## MATERIAL SHOWN
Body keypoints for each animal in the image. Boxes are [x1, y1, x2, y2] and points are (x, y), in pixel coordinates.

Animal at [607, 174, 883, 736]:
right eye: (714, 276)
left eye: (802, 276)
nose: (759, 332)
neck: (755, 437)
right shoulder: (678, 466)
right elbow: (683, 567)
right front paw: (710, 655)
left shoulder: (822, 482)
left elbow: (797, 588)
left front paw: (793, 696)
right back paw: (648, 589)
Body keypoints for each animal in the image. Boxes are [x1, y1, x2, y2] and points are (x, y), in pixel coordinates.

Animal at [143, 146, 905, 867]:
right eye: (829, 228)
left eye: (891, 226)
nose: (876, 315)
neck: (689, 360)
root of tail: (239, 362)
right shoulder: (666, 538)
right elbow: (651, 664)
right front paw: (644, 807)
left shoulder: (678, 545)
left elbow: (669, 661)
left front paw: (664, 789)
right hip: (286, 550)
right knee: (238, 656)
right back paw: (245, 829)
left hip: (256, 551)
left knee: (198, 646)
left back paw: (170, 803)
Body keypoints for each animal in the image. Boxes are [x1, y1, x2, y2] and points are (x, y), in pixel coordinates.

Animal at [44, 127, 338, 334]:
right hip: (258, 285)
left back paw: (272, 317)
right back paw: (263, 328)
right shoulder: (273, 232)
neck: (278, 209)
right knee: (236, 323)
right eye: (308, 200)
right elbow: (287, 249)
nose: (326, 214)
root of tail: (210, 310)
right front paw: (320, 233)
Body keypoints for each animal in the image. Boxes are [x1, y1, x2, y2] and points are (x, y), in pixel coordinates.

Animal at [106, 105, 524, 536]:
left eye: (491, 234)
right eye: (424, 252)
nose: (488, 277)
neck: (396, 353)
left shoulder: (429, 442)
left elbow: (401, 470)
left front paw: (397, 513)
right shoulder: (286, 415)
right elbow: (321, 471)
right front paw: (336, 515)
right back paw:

## DESCRIPTION OF THE TASK
Beginning with the line that holds "nose: (326, 214)", restate word for word every line down to the end of the data, and only those lines.

## FINISHED EXERCISE
nose: (326, 214)
root of tail: (210, 310)
right front paw: (320, 233)
Body keypoints for each animal in the image. Boxes are [x1, y1, x2, y2] and points are (x, y), in pixel coordinates.

Animal at [106, 105, 524, 536]:
left eye: (491, 234)
right eye: (424, 252)
nose: (488, 277)
neck: (396, 353)
left shoulder: (429, 442)
left elbow: (401, 470)
left front paw: (397, 513)
right shoulder: (286, 415)
right elbow: (321, 471)
right front paw: (336, 515)
right back paw:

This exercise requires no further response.